Employees at Kokoriko, an eatery located in the French capital’s 17th arrondissement, discovered on Friday morning that the acid had been sprayed overnight on the tables, walls, and floor, according to French media.
The crockery, cutlery, and glasses were rendered unusable. White dust was found on the tables from where the acid corroded the surfaces.
The Paris public prosecutor’s office immediately opened an investigation for “damage to the property of others by a means dangerous … committed because of race, ethnicity, nation, or religion.” The crime is punishable by a sentence of 15 years in prison and a fine of 150,000 euros.
Last week was not the first time that Kokoriko was targeted, according to French media. In October, the Kosher restaurant’s façade was sprayed with sulfuric acid. However, the investigation was closed, as authorities were unable to identify the perpetrators.
The most recent attack came one week after the French Interior Ministry released its annual report on anti-religious acts, revealing a troubling rise in antisemitic incidents documented in a joint dataset compiled with the Jewish Community Protection Service.
Antisemitism in France remained at alarmingly high levels last year, with 1,320 incidents recorded nationwide, as Jews and Israelis faced several targeted attacks amid a relentlessly hostile climate despite heightened security measures, according to the newly published data.
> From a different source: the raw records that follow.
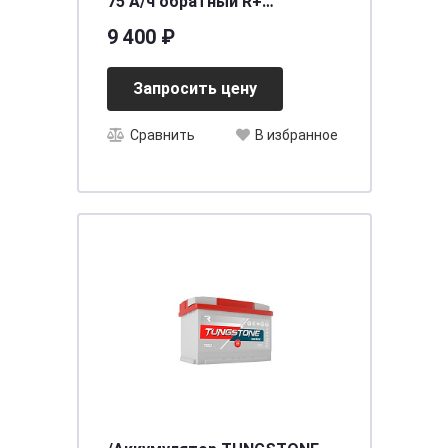
75 А/ч обратный R+
260x170x225 N50 EN 700 А
9 400 ₽
Запросить цену
Сравнить
В избранное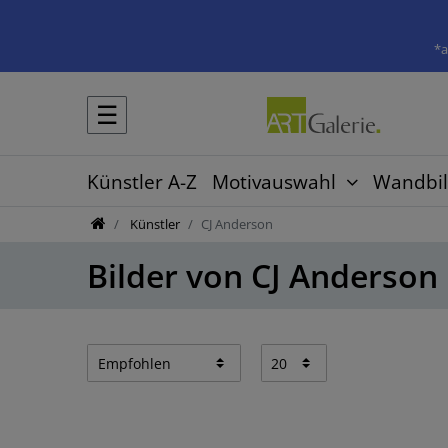
*a
☰
Künstler A-Z
Motivauswahl
Wandbil
Künstler
CJ Anderson
Bilder von CJ Anderson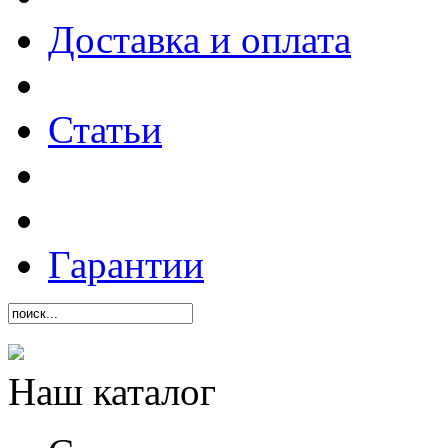
Доставка и оплата
Статьи
Гарантии
Наш каталог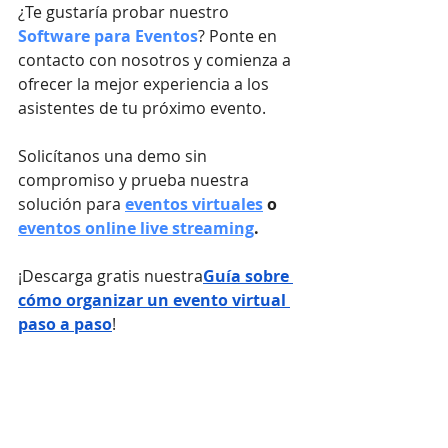
¿Te gustaría probar nuestro
Software para Eventos
? Ponte en 
contacto con nosotros y comienza a 
ofrecer la mejor experiencia a los 
asistentes de tu próximo evento.
Solicítanos una demo sin 
compromiso y prueba nuestra 
solución para 
eventos virtuales
 o 
eventos online live streaming
.
¡Descarga gratis nuestra
Guía sobre 
cómo organizar un evento virtual 
paso a paso
!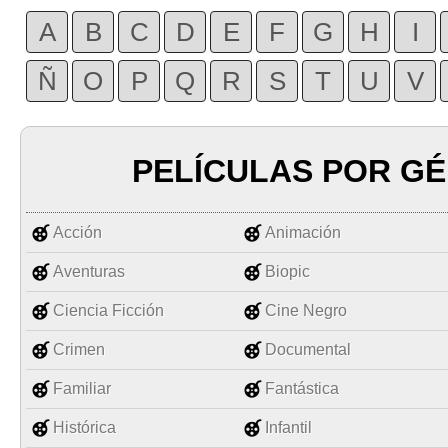
A
B
C
D
E
F
G
H
I
Ñ
O
P
Q
R
S
T
U
V
PELÍCULAS POR G
Acción
Animación
Aventuras
Biopic
Ciencia Ficción
Cine Negro
Crimen
Documental
Familiar
Fantástica
Histórica
Infantil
Although the total number of antisemitic outrages in 2025 fell by 16 percent compared to 2024’s second highest ever total of 1,570 cases, the newly released report warned that antisemitism remained “historically high,” with more than 3.5 attacks occurring every day.
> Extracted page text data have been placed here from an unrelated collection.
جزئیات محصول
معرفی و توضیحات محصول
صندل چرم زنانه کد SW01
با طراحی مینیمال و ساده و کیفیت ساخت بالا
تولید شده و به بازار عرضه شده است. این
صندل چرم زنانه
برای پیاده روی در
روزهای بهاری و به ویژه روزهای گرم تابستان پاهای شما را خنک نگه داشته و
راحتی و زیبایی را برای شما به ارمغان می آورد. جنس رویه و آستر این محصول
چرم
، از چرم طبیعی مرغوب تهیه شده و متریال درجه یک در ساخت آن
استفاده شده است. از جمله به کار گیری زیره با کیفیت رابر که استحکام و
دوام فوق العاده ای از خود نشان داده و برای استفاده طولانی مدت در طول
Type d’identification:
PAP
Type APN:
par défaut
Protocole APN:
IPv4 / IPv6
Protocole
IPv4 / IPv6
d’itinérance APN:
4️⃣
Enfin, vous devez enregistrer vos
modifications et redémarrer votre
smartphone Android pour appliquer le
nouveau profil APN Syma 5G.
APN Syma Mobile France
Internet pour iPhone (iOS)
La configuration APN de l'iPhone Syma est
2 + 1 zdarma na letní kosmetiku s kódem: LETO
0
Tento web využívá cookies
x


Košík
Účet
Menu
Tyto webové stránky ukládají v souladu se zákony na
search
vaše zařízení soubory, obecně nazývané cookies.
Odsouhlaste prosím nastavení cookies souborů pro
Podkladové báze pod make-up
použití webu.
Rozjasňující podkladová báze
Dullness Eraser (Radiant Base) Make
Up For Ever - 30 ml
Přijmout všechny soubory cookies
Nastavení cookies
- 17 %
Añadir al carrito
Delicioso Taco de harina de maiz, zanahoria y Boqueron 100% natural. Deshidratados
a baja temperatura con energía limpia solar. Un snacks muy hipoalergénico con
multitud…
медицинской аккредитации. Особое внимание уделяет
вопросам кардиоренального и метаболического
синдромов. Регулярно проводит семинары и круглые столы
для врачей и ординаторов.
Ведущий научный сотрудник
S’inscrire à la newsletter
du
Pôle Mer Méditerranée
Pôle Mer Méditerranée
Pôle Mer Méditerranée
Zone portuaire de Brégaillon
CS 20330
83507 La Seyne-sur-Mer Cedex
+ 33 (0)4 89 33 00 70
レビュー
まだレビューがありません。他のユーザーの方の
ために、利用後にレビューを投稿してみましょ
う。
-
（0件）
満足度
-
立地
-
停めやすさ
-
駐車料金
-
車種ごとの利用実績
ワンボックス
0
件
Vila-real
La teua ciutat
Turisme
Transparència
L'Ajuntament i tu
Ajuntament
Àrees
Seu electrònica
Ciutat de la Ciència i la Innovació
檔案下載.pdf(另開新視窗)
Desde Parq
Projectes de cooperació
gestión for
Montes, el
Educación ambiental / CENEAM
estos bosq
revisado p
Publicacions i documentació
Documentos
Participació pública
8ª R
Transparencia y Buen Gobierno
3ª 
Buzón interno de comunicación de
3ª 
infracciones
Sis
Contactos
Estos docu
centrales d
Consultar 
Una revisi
Over the past 25 years, antisemitic acts “have never been as numerous as in the past three years,” the report said, noting a dramatic spike following the Hamas-led invasion of and massacre across southern Israel on Oct. 7, 2023.
Even though Jews make up less than 1 percent of France’s population, they accounted for 53 percent of all religiously motivated crimes last year.
Between 2022 and 2025, antisemitic attacks across France quadrupled, leaving the Jewish community more exposed than ever.
The most recent figure of total antisemitic incidents represents a 21 percent decline from 2023’s record high of 1,676 incidents, but a 203 percent increase from the 436 antisemitic acts recorded in 2022, before the Oct. 7 atrocities.
According to French officials, this latest report, which was based on documented cases and official complaints, still underestimated the true scope of the problem, largely due to widespread underreporting.
The rise in antisemitism appears to have carried into this year. Earlier this month, for example, a 13-year-old boy on his way to synagogue in Paris was brutally beaten by a knife-wielding assailant.
Days earlier, three Jewish men wearing kippahs were physically threatened with a knife and forced to flee after leaving their Shabbat services.
That incident came shortly after a Jewish primary school was vandalized, with windows smashed and security equipment damaged.
All three incidents took place in Paris.